A flower in a hexagon The area of the ✽ in a ⬡
This geometry problem comes from a recent math test.
The question is the following:

We have a regular hexagon with sides equal to $1$ and six circular arcs with radius equal to $1$ from each vertices of the hexagon in it creating a flower-shaped-like object. Find the area of the flower.


I tried creating an equilateral triangle by connecting the point in the center to the vertices of the boundary but was unable to proceed.
Would be thankful if you could help me out.
 A: Here's a solution that doesn't require trigonometry. The hexagon is made up of 6 "petals" and 6 "wedges" (the scooped out triangles between the petals). Call the area of a petal $p$, and the area of a wedge $w$.
What is the area enclosed by two adjacent sides of the hexagon and the arc drawn from the vertex between them? (For example, the region EFAGE). It's one third of a unit circle, and contains three petals and two wedges:
$3p + 2w = {\frac 1 3} \pi r^2 = \frac \pi 3$
What is the area of one triangle (one sixth of the hexagon)? The altitude of the triangle is $\sqrt{1 - {\frac 1 4}} = \frac{\sqrt 3}{2}$, so the area is $\frac{\sqrt 3}{4}$. The triangle is made up of two half-petals and one wedge:
$p + w = \frac{\sqrt 3}{4}$
Solving the two simultaneous equations:
$2p + 2w = \frac{\sqrt 3}{2}$
$p = \frac{\pi}{3} - \frac{\sqrt 3}{2}$
And the area of the flower is $6p = 2\pi - 3\sqrt 3$.
A: 
Shaded blue area is 
(Area of pie)-(Area of rhombus)=$\pi\cdot 1^2\cdot\frac{120}{360}-1^2\cdot\sin(120)$=$ \frac{\pi}{3}-\frac{\sqrt{3}}{2}$
And we have 6 of them, and so total area of flower is
$ 6(\frac{\pi}{3}-\frac{\sqrt{3}}{2})=2\pi-3\sqrt{3}$
A: [This answer was posted for the original version of the problem, which had essentially no information about the figure other than the picture itself]
We can't easily find the area exactly - we just don't have enough information for that. But then, what are the estimates we're looking at? (1) $\approx 3.1$. (3) $\approx 4.7$. (4) $\approx 2.5$. (5) $\approx 3.3$. (6) $\approx 1.1$.
If the area's close to $3$, we might have difficulty deciding. If it's farther away, it'll be an easy choice.
Now, what's the area of the hexagon? That's something we can calculate exactly; an equilateral triangle of side $1$ has area $\frac{\sqrt{3}}{4}$, and the hexagon is six of those stuck together for a total area of $\frac32\sqrt{3}\approx 2.6$. The flower is clearly much less than that. Only one of the answers is plausible. It has to be (6), $2\pi-3\sqrt{3}$.
And, reverse-engineering from the answer... the curves that define the "petals" are the six circles centered at the vertices of the hexagon with radius $1$. That bit about "five ellipses" is just wrong.
A: Assuming those are circular arcs and not "ellipses", you can indeed find the area exactly.

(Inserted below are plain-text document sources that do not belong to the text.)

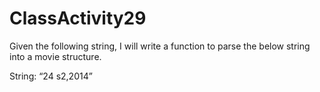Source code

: # ClassActivity29
Given the following string, I will write a function to parse the below string into a movie structure. 

String: “24 s2,2014”
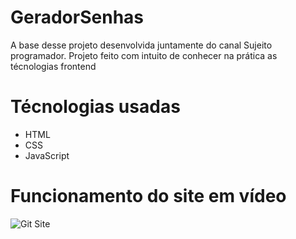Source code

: # GeradorSenhas
A base desse projeto desenvolvida juntamente do canal Sujeito programador. Projeto feito com intuito de conhecer na prática as técnologias frontend

# Técnologias usadas
- HTML
- CSS
- JavaScript

# Funcionamento do site em vídeo
![Git Site](https://github.com/tatehira/GeradorSenhas/blob/main/GifGeradorSenhas.gif)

The "flower" has six "petals" Each of those petals has axial symmetry and can be divided into two halves. Each of those halves is the segment subtending a central angle of $\frac{\pi}{3}$ (radian measure) of a circle of radius $1$.
The area of one such segment is $\frac 12 r^2(\theta - \sin\theta) = \frac 12(\frac{\pi}{3} - \frac{\sqrt{3}}{2})$.
There are $12$ such segments, yielding the total area of the "flower" as $2\pi - 3\sqrt 3$.
A: Here's another way of looking at it.  Imagine taking two circles of radius 1 and cutting them into thirds.  Arrange them so that the six 120° angles you have (one from each wedge) form the corners of the hexagon.
Every point in one of the "petals" is covered by three of these wedges.  Every point in the hexagon that's not in one of the petals is covered by two of these wedges.  The total area covered by the six wedges is therefore twice the area of the total hexagon plus the area of the petals;  or, in other words, the area of the petals is the area of two unit circles minus twice the area of the hexagon.
The area of the two circles is $2\pi$;  the area of the hexagon is $3\sqrt{3}/2$.  The area of the petals is therefore $2 \pi - 3 \sqrt{3} \approx 1.087...$